Pressed to fly back to D.C., Sanders only had time after his 45-minute speech to answer a few of the 30-plus students who lined up to ask him questions. During the Q&A he touched on personally influential literature, Israel-Palestine relations, disability programs, and the Koch brothers’ work for criminal justice reform. He also addressed the challenge implementing his liberal agenda will pose in such a divided Congress.
Student reactions ranged, but overall Sanders was received warmly.
Gabi Lastres, a fourth-year majoring in French and minoring in Human Rights, thinks that Clinton is the more practical choice for the nomination but likes Bernie’s ideas. “I think he’s more willing to confront a lot of the stuff that maybe won’t get brought up in the general election.”
Matthew Foldi, second-year in the College and president of College Republicans, agrees with the Senator on little but respects his belief that “Israel has the right to exist in peace and security.”
“He mentioned his support of Israel in front of what could have potentially been a very hostile audience, and I appreciated that he’s not willing to change his message no matter whom he’s speaking to,” Foldi said.
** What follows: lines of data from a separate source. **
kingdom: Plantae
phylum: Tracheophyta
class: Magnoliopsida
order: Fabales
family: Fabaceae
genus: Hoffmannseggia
One attendee “feeling the Bern” was Eric Holmberg. “I think he’s the only one with a clear, progressive vision for America,” said Holmberg, a Class of 2018 Student Government representative who has been organizing for Sanders since arriving back on campus. “I really appreciate that he says one president can’t be the solution, that’s not the be-all-end-all; it’s got to be the people’s movement and a mass political revolution. And that’s what I’m interested in helping to build.”